After Marquette experienced a rocky semester last spring in terms of its social innovation programs, university leaders are now looking to newly selected University President Michael Lovell to move the school forward.
“President Lovell has been a keen supporter of social innovation at (the University of Wisconsin-Milwaukee), as evidenced by initiatives including the Global Water Center and Innovation Campus,” said John Su, director of Marquette’s core of common studies, in an email. “I’m confident he’ll continue to develop such initiatives at Marquette.”
“Social innovation” is one of the seemingly fluffy terms thrown around by administrators, but in essence it describes the university’s efforts to provide resources for students to be entrepreneurial and to tackle issues facing society.
Those efforts took a hit once Jeff Snell, a professor who founded Marquette’s Social Innovation Initiative and taught an honors seminar called “How to Change the World,” was let go during last semester’s budgets cuts.
As a result, the FixesU organization, which was created by the New York Times and was a part of the SII, severed its affiliation with Marquette due to “not having enough support to help it grow.”
The SII is still in existence at the university, partnered with Ashoka: Innovators for the Public, the largest global organization for social entrepreneurs. And despite the loss of Snell, Marquette is still a member of the AshokaU Changemakers Campus organization.

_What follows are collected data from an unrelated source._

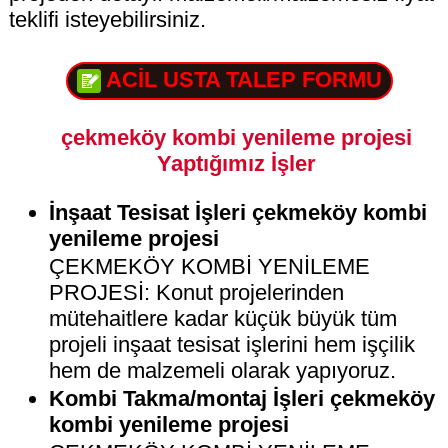
teklifi isteyebilirsiniz.
ACİL USTA TALEP FORMU
çekmeköy kombi yenileme projesi
Yaptığımız İşler
İnşaat Tesisat İşleri çekmeköy kombi
yenileme projesi
ÇEKMEKÖY KOMBİ YENİLEME
PROJESİ: Konut projelerinden
mütehaitlere kadar küçük büyük tüm
projeli inşaat tesisat işlerini hem işçilik
hem de malzemeli olarak yapıyoruz.
Kombi Takma/montaj İşleri çekmeköy
kombi yenileme projesi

Jeanne Hossenlopp, vice provost for research and dean of the graduate school, now serves as the SII’s co-leader alongside the Rev. Nick Santos, assistant professor of marketing.
“We’ll be focusing more on developing opportunities for students and other members of the university community to engage in social innovation projects,” Hossenlopp said in an email.
She specified that part of the SII’s focus is to develop partnerships with groups that could help student create their own startups, like the Global Social Benefit Institute at Santa Clara and The Commons, a group specific to southeast Wisconsin developed in part by the Innovation in Milwaukee initiative. Lovell serves as one of three co-chairs for that initiative, also known as “MiKE.”
These partnerships would be the follow up on focus groups Hossenlopp and Santos conducted last semester with students and faculty to pin down what direction the university wanted to take social innovation.
“The benefit of socially innovative solutions is accrued primarily by the community being served, rather than individuals,” Hossenlopp said. “Marquette’s Catholic and Jesuit tradition has always fostered a deep commitment to the well-being of the whole human family.”